* **Objectifs**
1. Selon le texte à lire, en quelle année et en quel lieu débute l'histoire du roman ?
2. Reproduisez fidèlement le passage du texte à lire qui débute aux mots « La critique de » et se termine après « érudite et jubilatoire. ».

* **Texte à lire**
________________________

1969 : banlieue de Londres. Un vieil homme est ramené dans sa famille par deux blouses blanches. D’où vient-il ? Qu’a-t-il fait ces dernières années ? Nul ne le sait. Jusqu’au jour où disques de rock et lectures de comics lui font redécouvrir l’aventure, l’héroïsme, l’honneur... et quelques souvenirs.

Entre merveilleux et réalité, entre steampunk et uchronie, les deux destins se rejoindront dans un tourbillon d’intrigues et de personnages savoureux.

La critique de Mr K : Chronique d’une superbe lecture aujourd’hui avec La Ligue des héros de Xavier Mauméjean, un auteur que j’adore et que je n’ai malheureusement pas pu voir cette année aux Utopiales à cause du contexte que l’on ne connaît que trop bien. Avant le reconfinement, nous sommes partis voir la grand-mère de Nelfe dans son havre de paix, perdu au milieu de la campagne périgourdine. Il me fallait emmener avec moi un ouvrage séduisant, propice à l’évasion et à la délectation littéraire. On peut dire que j’ai fait un choix fort judicieux avec un ouvrage virevoltant à souhait entre intrigues tortueuses, manipulations historiques délectables et langue toujours aussi érudite et jubilatoire.

________________________

* **Données fournies**
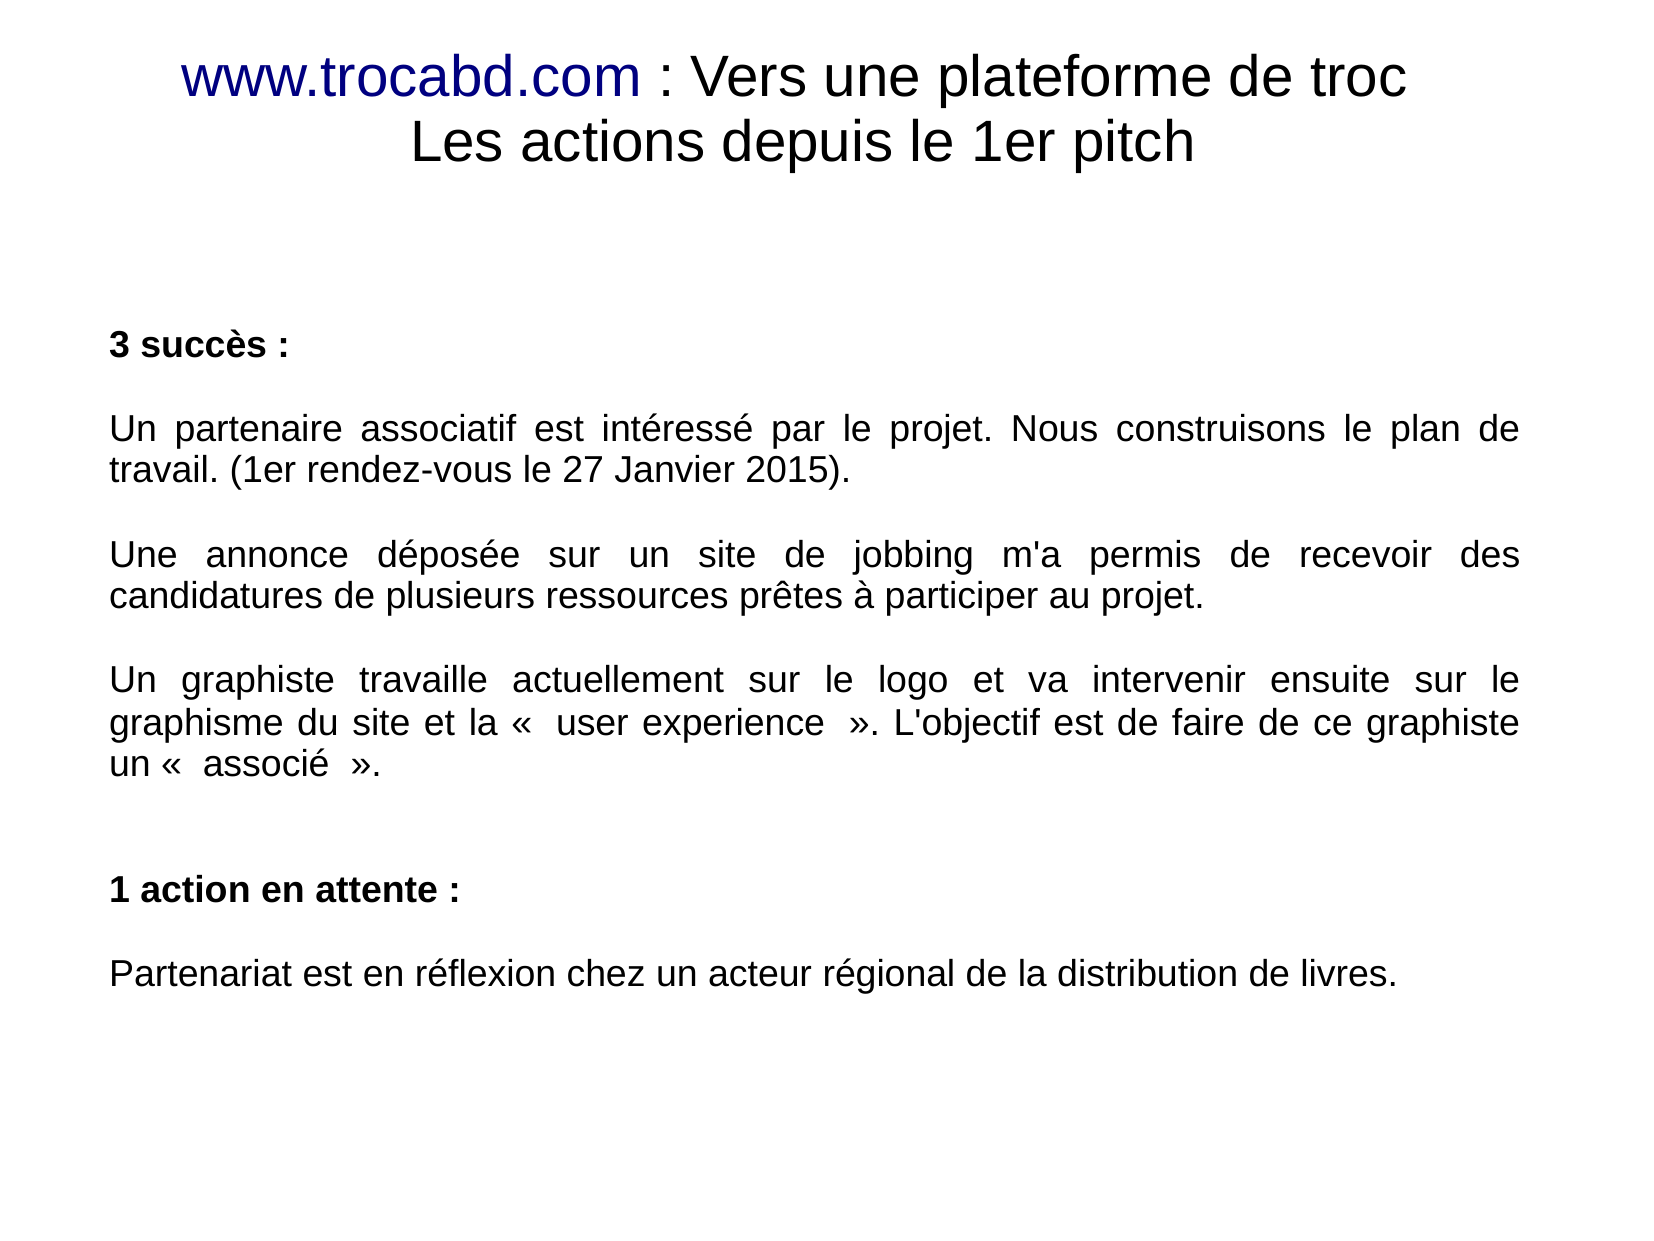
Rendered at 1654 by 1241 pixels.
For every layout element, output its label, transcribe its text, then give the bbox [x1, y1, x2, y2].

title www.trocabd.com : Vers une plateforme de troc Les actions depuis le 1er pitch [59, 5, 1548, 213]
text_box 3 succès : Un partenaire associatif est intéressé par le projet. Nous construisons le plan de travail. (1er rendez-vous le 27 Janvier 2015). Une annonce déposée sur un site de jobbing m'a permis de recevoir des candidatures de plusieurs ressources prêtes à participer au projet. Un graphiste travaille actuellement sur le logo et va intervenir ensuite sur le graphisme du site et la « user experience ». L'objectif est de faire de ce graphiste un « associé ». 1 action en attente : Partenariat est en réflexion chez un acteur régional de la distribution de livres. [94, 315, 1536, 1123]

________________________

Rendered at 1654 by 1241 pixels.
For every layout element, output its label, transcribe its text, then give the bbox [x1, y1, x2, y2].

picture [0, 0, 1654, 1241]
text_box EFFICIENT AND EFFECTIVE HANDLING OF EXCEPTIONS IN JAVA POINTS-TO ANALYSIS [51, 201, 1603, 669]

________________________

* **Corrigés**
1. En 1969, dans la banlieue de Londres.

2.
La critique de Mr K : Chronique d’une superbe lecture aujourd’hui avec La Ligue des héros de Xavier Mauméjean, un auteur que j’adore et que je n’ai malheureusement pas pu voir cette année aux Utopiales à cause du contexte que l’on ne connaît que trop bien. Avant le reconfinement, nous sommes partis voir la grand-mère de Nelfe dans son havre de paix, perdu au milieu de la campagne périgourdine. Il me fallait emmener avec moi un ouvrage séduisant, propice à l’évasion et à la délectation littéraire. On peut dire que j’ai fait un choix fort judicieux avec un ouvrage virevoltant à souhait entre intrigues tortueuses, manipulations historiques délectables et langue toujours aussi érudite et jubilatoire.